Berlin (pag) – Patienten mit einer seltenen Erkrankung oder einer fortgeschrittenen Krebserkrankung soll mit einer schnelleren Diagnosestellung oder einer zielgerichteteren Therapieempfehlung geholfen werden. Das ist das Ziel eines Modellvorhaben, das die Genomsequenzierung an Universitätskliniken ermöglicht. Auf dem Symposium der Initiative genomDE spricht Bundesgesundheitsminister Prof. Karl Lauterbach von einem „Startschuss für die Genomforschung, die wir in Deutschland lange gebraucht haben“.
Die Initiative genomDe hat zentrale Elemente für das Modellvorhaben Genomsequenzierung nach Paragraf 64 e SGB V entwickelt. Vertragspartner sind der GKV-Spitzenverband und der Verband der Universitätsklinika Deutschlands (VUD). Teilnehmen werden über 20 Universitätsstandorte, der Kassenverband zahlt für die fünfeinhalbjährige Laufzeit 700 Millionen Euro. Die Verantwortlichen rechnen mit etwa 50.000 teilnehmenden Patienten.
Medizinische Lücken
Lauterbach warnt bei genomDE vor einem großen medizinischen Bedarf, der derzeit nicht gedeckt werden könne. „Ohne mehr Genomforschung, ohne mehr Genomnutzung in der Versorgung, ohne mehr Medizinforschung, ohne die bessere Nutzung der künstlichen Intelligenz wird es uns einfach nicht gelingen, diese großen Lücken zu schließen.“ Beispielhaft nennt er Versorgungslücken bei Patien-ten mit Krebs, Demenz, Parkinson, Multipler Sklerose und seltenen Erkrankungen.

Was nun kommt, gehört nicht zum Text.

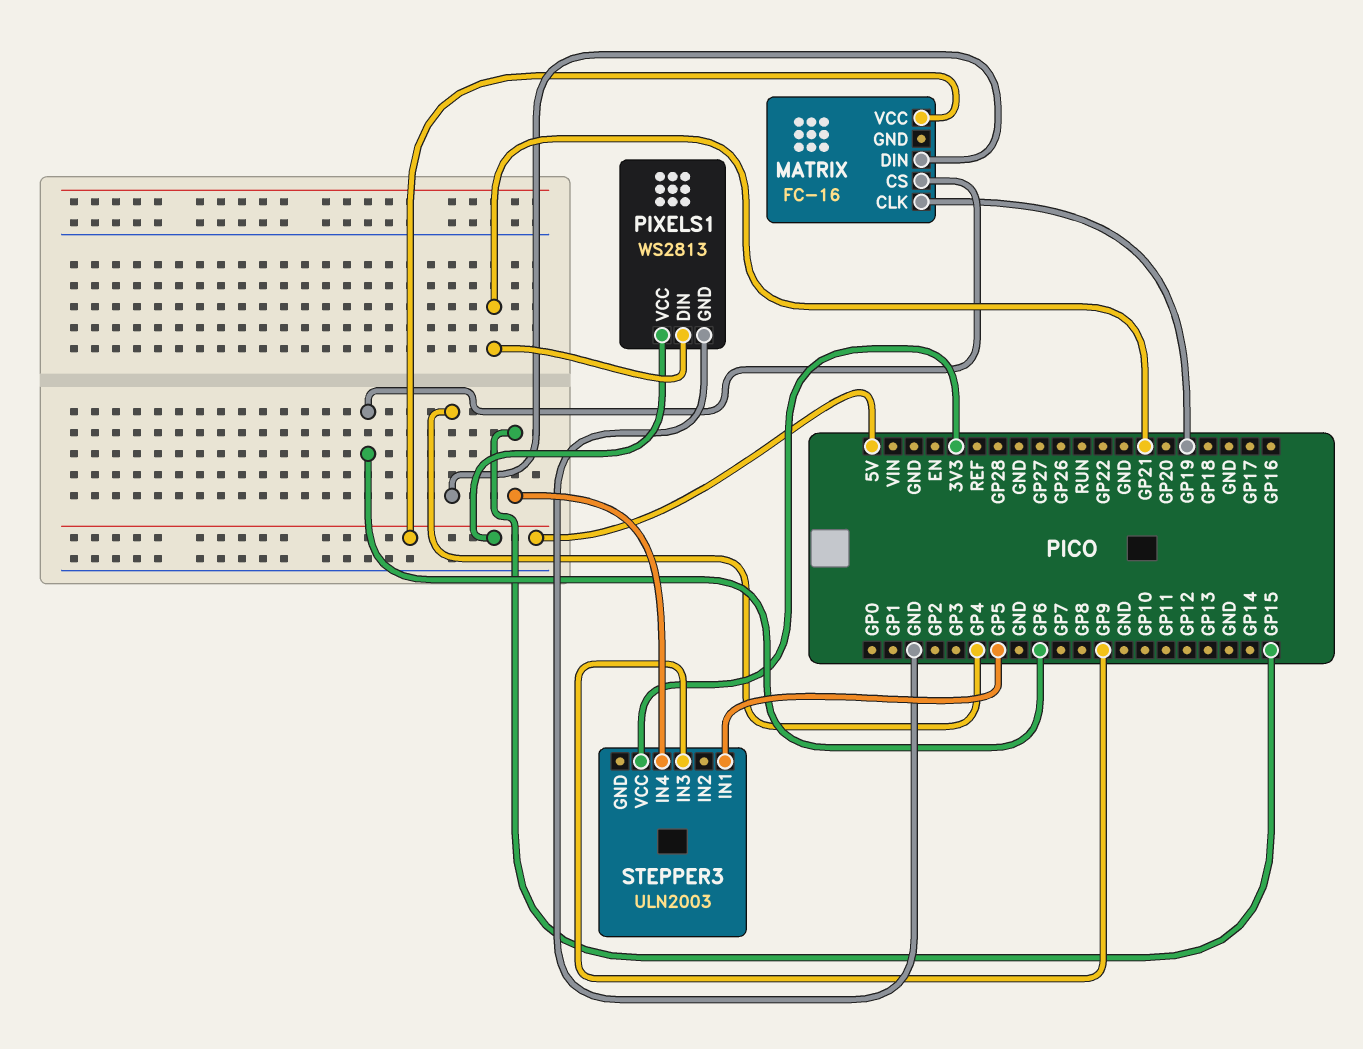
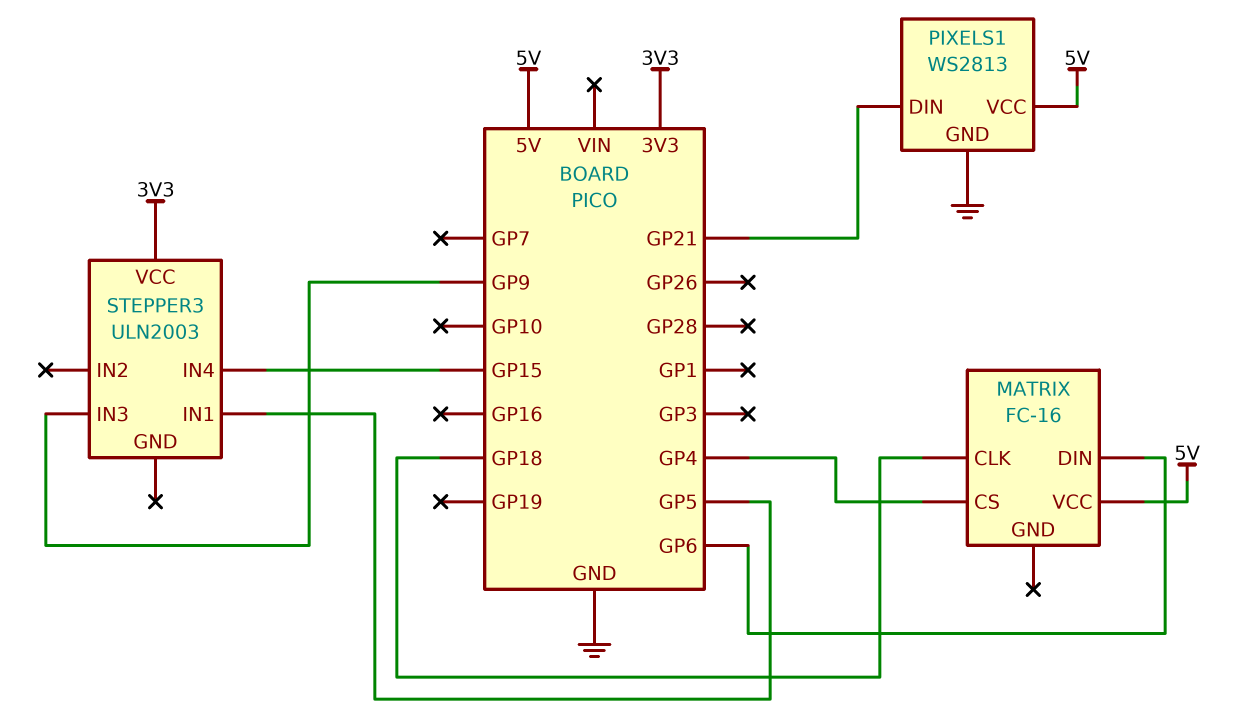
MATRIX pin CLK: GP19 -> GP18
MATRIX pin CS: GP6 -> GP4
MATRIX pin DIN: GP4 -> GP6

Dennoch ist der Minister optimistisch. Man befinde sich am „Vorabend einer medizinischen Revolution“. Diese werden durch zwei wesentliche Achsen getragen: die bessere Nutzung genetischer Daten sowie die Nutzung der künstlichen Intelligenz. Dort, wo sich die Achsen kreuzen, finde der medizinische Fortschritt statt. Mit dem vom 2021 verabschiedeten Gesetz zur Weiterentwicklung der Gesundheitsversorgung wurde die rechtliche Grundlage für das Modellvorhaben gelegt. Es soll diese hochmoderne und komplexe Diagnostik in der Versorgung erproben und mögliche zukünftige Anwendungsfälle identifizieren. Lauterbach zufolge ist die Genomsequenzierung in den letzten Jahren viel besser und günstiger geworden.
Für VUD-Generalsekretär Jens Bussmann ist das Modellvorhaben Neuland. Aber ohne die Initiative wäre die Genomsequenzierung „lost in regulation“. Er sieht das Modellvorgaben daher als positives Beispiel für die Einführung von Innovationen im Gesundheitswesen.
Daten, Daten, Daten
Viele Experten betonen auf dem Symposium, dass der Erfolg des Vorhabens von den gesammelten medizinischen Daten und deren Qualität abhinge. Eine wichtige Rolle beim Datenaustausch und -sammeln spielt die Dateninfrastruktur des Projekts. Diese besteht unter anderem aus sieben klinischen Datenknoten, sechs Genomrechenzentren und Datendiensten. Plattformträger ist das Bundesinstitut für Arzneimittel und Medizinprodukte, die Vertrauensstelle ist beim Robert Koch-Institut eingerichtet.